_PROBLEM TO WORK ON_
Copy nothing but the lines below running from the line containing "- FedEx：3-4天" through the line containing "## 📊 实际案例对比", both end lines included.

════════

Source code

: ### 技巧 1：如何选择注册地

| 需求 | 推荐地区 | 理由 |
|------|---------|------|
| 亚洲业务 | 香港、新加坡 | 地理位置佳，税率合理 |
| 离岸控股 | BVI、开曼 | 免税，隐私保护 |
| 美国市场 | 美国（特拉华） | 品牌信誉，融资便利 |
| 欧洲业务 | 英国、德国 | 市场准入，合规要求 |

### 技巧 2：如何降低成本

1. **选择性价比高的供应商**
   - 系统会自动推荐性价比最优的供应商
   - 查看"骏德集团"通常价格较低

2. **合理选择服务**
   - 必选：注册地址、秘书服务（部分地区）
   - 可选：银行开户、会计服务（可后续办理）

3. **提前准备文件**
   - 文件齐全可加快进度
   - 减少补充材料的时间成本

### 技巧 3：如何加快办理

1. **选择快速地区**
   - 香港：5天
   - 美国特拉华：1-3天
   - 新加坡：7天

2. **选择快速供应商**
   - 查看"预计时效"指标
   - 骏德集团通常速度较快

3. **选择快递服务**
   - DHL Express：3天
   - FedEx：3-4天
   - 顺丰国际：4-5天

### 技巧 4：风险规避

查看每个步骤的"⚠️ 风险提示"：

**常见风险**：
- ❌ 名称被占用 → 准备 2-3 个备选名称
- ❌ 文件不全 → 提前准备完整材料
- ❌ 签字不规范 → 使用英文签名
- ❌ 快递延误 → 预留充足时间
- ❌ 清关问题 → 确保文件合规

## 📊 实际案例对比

════════

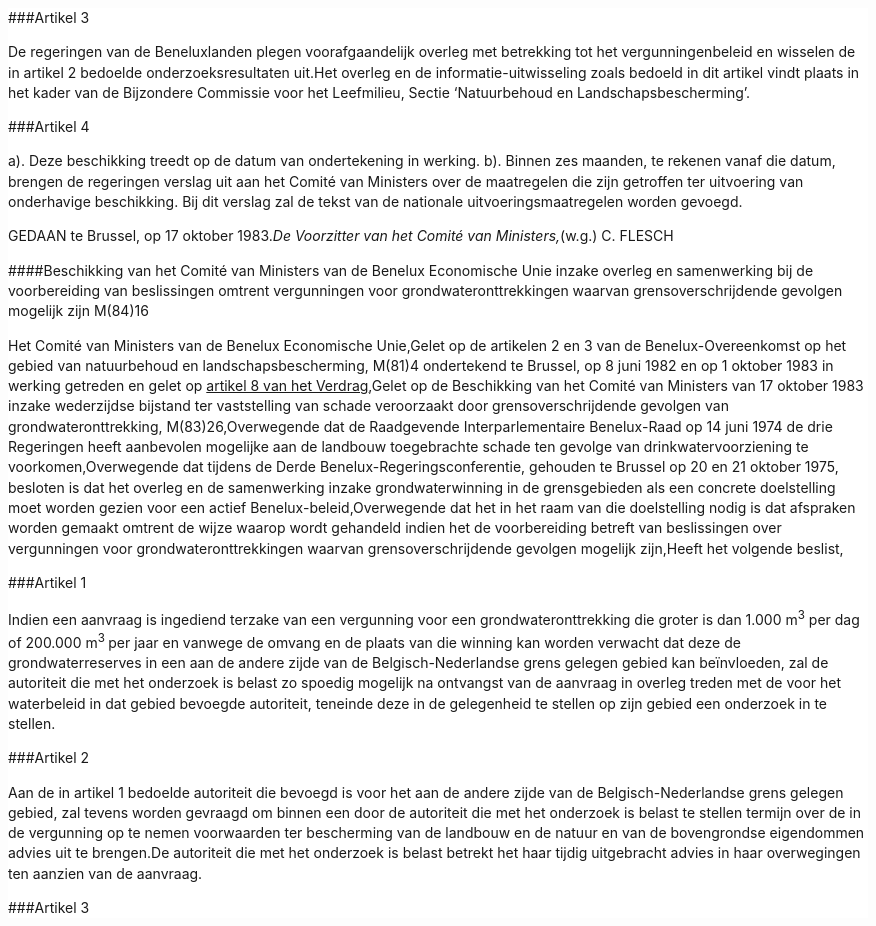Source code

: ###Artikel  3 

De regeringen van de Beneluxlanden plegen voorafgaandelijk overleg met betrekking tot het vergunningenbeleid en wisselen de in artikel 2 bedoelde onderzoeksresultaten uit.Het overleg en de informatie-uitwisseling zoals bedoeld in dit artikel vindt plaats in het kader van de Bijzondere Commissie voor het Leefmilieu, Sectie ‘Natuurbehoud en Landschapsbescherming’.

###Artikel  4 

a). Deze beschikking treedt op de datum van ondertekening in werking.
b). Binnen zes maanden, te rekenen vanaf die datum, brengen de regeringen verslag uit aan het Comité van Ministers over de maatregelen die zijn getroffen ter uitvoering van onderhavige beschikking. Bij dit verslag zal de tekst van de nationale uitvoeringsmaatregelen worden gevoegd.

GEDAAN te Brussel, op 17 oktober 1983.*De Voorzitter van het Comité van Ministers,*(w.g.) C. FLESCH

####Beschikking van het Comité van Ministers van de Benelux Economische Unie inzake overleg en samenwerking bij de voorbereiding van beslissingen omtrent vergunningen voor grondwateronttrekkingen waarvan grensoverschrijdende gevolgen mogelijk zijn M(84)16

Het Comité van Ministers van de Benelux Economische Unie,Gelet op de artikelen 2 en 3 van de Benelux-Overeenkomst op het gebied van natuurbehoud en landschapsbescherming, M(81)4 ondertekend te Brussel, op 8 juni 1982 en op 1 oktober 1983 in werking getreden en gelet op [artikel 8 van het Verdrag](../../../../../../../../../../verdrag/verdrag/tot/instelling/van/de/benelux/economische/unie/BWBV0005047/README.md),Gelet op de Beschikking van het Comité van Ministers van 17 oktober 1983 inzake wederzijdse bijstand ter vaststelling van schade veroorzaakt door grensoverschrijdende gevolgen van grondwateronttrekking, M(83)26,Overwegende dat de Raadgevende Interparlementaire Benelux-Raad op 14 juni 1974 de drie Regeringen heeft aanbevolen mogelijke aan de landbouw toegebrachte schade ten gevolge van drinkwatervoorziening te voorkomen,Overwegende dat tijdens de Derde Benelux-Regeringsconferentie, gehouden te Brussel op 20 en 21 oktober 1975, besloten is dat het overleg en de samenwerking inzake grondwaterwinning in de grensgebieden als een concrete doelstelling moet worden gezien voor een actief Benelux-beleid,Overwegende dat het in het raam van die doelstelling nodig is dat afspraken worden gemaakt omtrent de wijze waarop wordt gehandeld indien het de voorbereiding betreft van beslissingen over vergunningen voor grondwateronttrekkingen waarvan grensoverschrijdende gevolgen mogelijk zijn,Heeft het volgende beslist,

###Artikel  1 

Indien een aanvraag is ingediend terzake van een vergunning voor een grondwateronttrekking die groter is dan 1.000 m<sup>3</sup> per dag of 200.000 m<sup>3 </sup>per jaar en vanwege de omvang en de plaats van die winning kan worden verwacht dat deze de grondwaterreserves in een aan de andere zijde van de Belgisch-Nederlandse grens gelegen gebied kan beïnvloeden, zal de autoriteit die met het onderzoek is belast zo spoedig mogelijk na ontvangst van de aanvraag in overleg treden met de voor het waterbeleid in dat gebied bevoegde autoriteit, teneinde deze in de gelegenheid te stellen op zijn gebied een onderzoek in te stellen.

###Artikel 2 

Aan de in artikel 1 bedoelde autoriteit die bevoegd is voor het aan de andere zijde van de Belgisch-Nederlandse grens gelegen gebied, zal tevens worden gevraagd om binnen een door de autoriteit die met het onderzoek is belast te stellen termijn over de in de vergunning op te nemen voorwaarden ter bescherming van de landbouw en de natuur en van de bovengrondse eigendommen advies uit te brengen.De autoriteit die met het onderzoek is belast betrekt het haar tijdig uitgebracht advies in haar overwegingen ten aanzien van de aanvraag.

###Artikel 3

════════

_RESULT BELOW_
   - FedEx：3-4天
   - 顺丰国际：4-5天

### 技巧 4：风险规避

查看每个步骤的"⚠️ 风险提示"：

**常见风险**：
- ❌ 名称被占用 → 准备 2-3 个备选名称
- ❌ 文件不全 → 提前准备完整材料
- ❌ 签字不规范 → 使用英文签名
- ❌ 快递延误 → 预留充足时间
- ❌ 清关问题 → 确保文件合规

## 📊 实际案例对比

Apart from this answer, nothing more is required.